44% des musiques déposées tous les jours sur Deezer sont générées par l’intelligence artificielle. Cela concerne 75 000 titres quotidiens, plus de deux millions par mois. Deezer l’a officialisé dans un communiqué qui dévoile une trajectoire vertigineuse et qui soulève des questions bien plus profondes que la seule concurrence entre créateurs humains et machines.

Une courbe qui ne connaît pas le plateau

Pour mesurer l’ampleur de l’accélération, il faut remonter quelques mois en arrière.

  • En janvier 2025, Deezer signalait 10 000 titres IA par jour.
  • En avril, 20 000.
  • En septembre, 30 000.
  • En janvier 2026, 60 000.
  • Aujourd’hui, 75 000.

En quinze mois, le volume a été multiplié par sept. Et rien n’indique que la courbe va s’aplatir, les outils comme Suno, Udio ou Lyria 3 de Google deviennent moins chers et plus accessibles à mesure que les modèles se perfectionnent.

En novembre 2025, Deezer et Ipsos avaient soumis à des auditeurs trois titres, deux générés par IA, un par un humain. 97% des personnes n’ont pas pu différencier l’artificiel du réel.

Le streaming, un terrain de fraude industrielle

La grande majorité de ces dépôts n’ont pas vocation à être écoutés par de vraies personnes. Ils sont générés en masse, mis en ligne, puis streamés par des bots pour capter des micro-paiements de droits. 85% des écoutes de titres IA détectés par Deezer sont identifiées comme frauduleuses et démonétisées. Au fond, les IA créent de la musique pour d’autres IA, dans une boucle économique qui ne laisse aucune place à l’humain.

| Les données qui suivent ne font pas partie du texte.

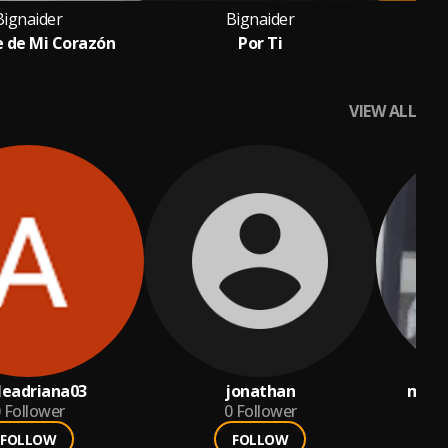
Bignaider
Bignaider
e de Mi Corazón
Por Ti
VIEW ALL
ileadriana03
jonathan
mend
Follower
0
Follower
FOLLOW
FOLLOW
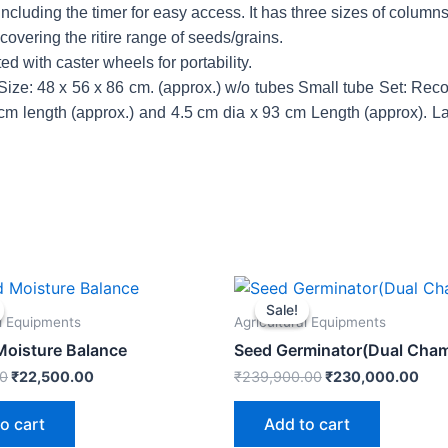
including the timer for easy access. It has three sizes of columns
overing the ritire range of seeds/grains.
ted with caster wheels for portability.
. Size: 48 x 56 x 86 cm. (approx.) w/o tubes Small tube Set: 
3 cm length (approx.) and 4.5 cm dia x 93 cm Length (approx). 
Original
Current
Original
Cur
price
price
price
pric
Sale!
Sale!
was:
is:
was:
is:
al Equipments
Agricultural Equipments
₹23,600.00.
₹22,500.00.
₹239,900.00.
₹23
 Moisture Balance
Seed Germinator(Dual Cha
00
₹
22,500.00
₹
239,900.00
₹
230,000.00
o cart
Add to cart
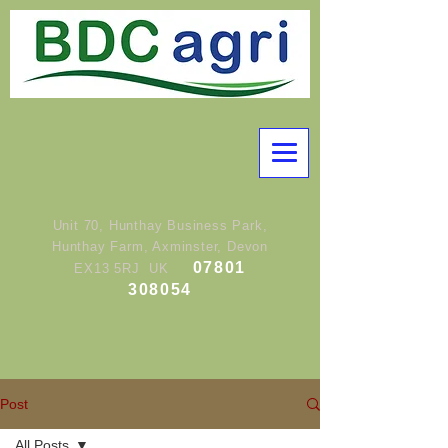
Unit 70, Hunthay Business Park,
Hunthay Farm, Axminster, Devon
07801
EX13 5RJ UK
308054
Post
All Posts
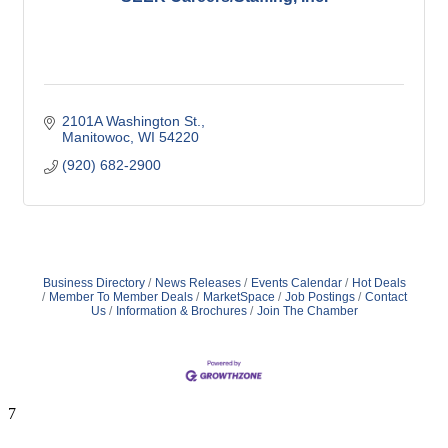
2101A Washington St.
Manitowoc
WI
54220
(920) 682-2900
Business Directory
News Releases
Events Calendar
Hot Deals
Member To Member Deals
MarketSpace
Job Postings
Contact
Us
Information & Brochures
Join The Chamber
7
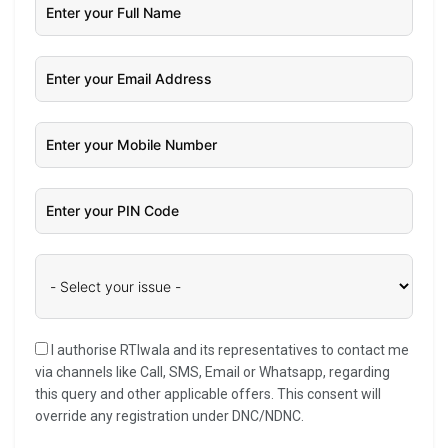
I authorise RTIwala and its representatives to contact me
via channels like Call, SMS, Email or Whatsapp, regarding
this query and other applicable offers. This consent will
override any registration under DNC/NDNC.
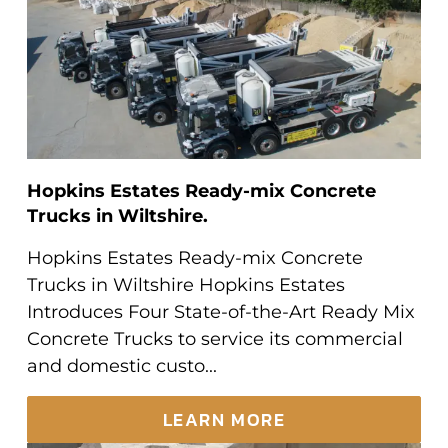
Hopkins Estates Ready-mix Concrete
Trucks in Wiltshire.
Hopkins Estates Ready-mix Concrete
Trucks in Wiltshire Hopkins Estates
Introduces Four State-of-the-Art Ready Mix
Concrete Trucks to service its commercial
and domestic custo...
LEARN MORE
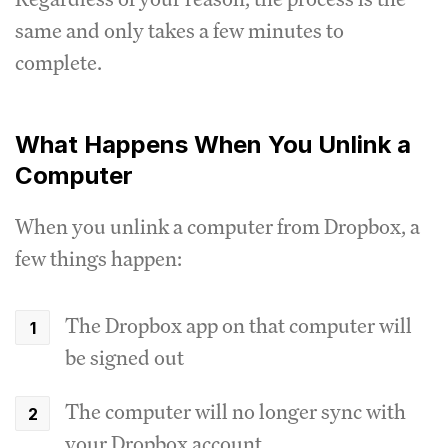
same and only takes a few minutes to
complete.
What Happens When You Unlink a
Computer
When you unlink a computer from Dropbox, a
few things happen:
The Dropbox app on that computer will
be signed out
The computer will no longer sync with
your Dropbox account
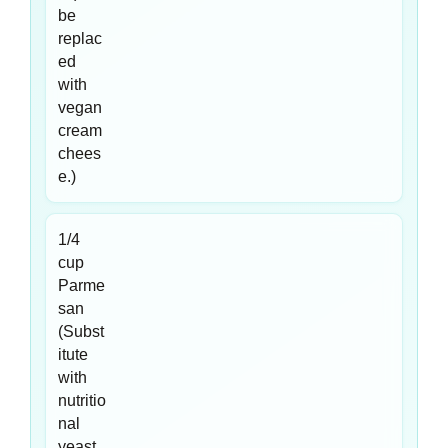
be
replac
ed
with
vegan
cream
chees
e.)
1/4
cup
Parme
san
(Subst
itute
with
nutritio
nal
yeast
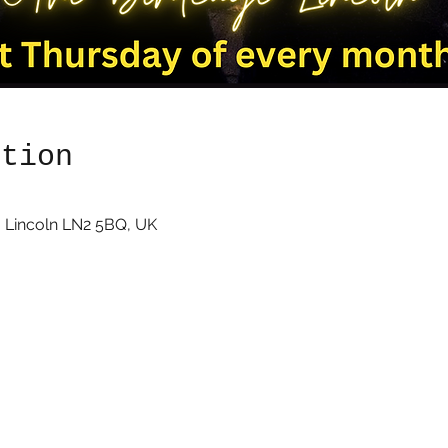
ation
 Lincoln LN2 5BQ, UK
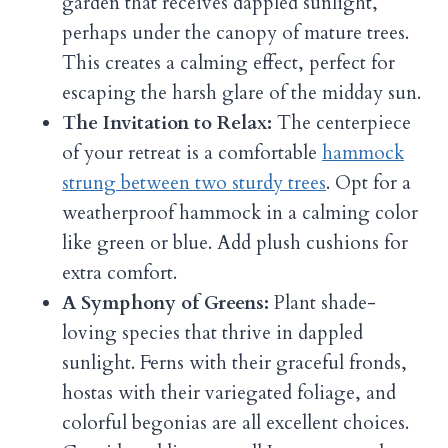
garden that receives dappled sunlight,
perhaps under the canopy of mature trees.
This creates a calming effect, perfect for
escaping the harsh glare of the midday sun.
The Invitation to Relax:
The centerpiece
of your retreat is a comfortable
hammock
strung between two sturdy trees
. Opt for a
weatherproof hammock in a calming color
like green or blue. Add plush cushions for
extra comfort.
A Symphony of Greens:
Plant shade-
loving species that thrive in dappled
sunlight. Ferns with their graceful fronds,
hostas with their variegated foliage, and
colorful begonias are all excellent choices.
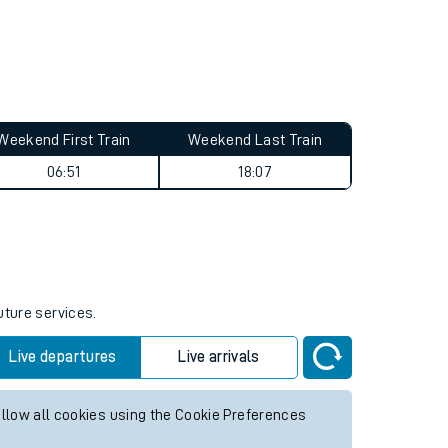
Weekend First Train
Weekend Last Train
06:51
18:07
uture services.
Live departures
Live arrivals
allow all cookies using the Cookie Preferences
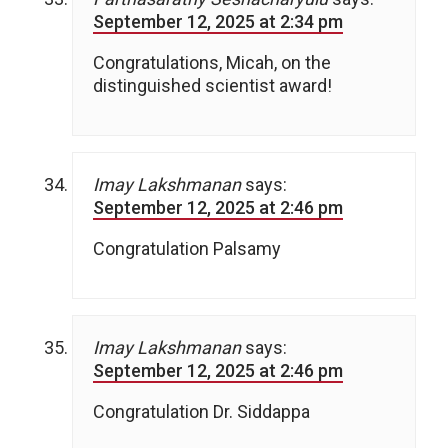
September 12, 2025 at 2:34 pm
Congratulations, Micah, on the
distinguished scientist award!
Imay Lakshmanan
says:
September 12, 2025 at 2:46 pm
Congratulation Palsamy
Imay Lakshmanan
says:
September 12, 2025 at 2:46 pm
Congratulation Dr. Siddappa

Malgré le volume colossal d’uploads, la musique IA ne représente que 1 à 3% des streams au total sur la plateforme. Non parce que les auditeurs la rejettent consciemment, ils ne la différencient pas, mais parce que Deezer l’exclut automatiquement des recommandations et des playlists éditoriales. La visibilité est bloquée à la source.

Le reste du secteur est à la traîne

Deezer a été la première plateforme de streaming à étiqueter explicitement les titres IA, en juin 2025. Depuis, Qobuz a annoncé vouloir faire de même. Spotify et Apple Music avancent sur des méthodes hybrides, filtres anti-spam combinés à des engagements de transparence laissés aux distributeurs.

Pendant ce temps, une chanson entièrement générée par IA a tutoyé le sommet des charts iTunes la semaine dernière aux États-Unis, au Royaume-Uni, en France, au Canada et en Nouvelle-Zélande. Le débat sur la place de l’IA dans les classements officiels n’est plus théorique. 52% des sondés par Deezer estiment que ces titres ne devraient pas figurer aux côtés des créations humaines dans les palmarès grand public.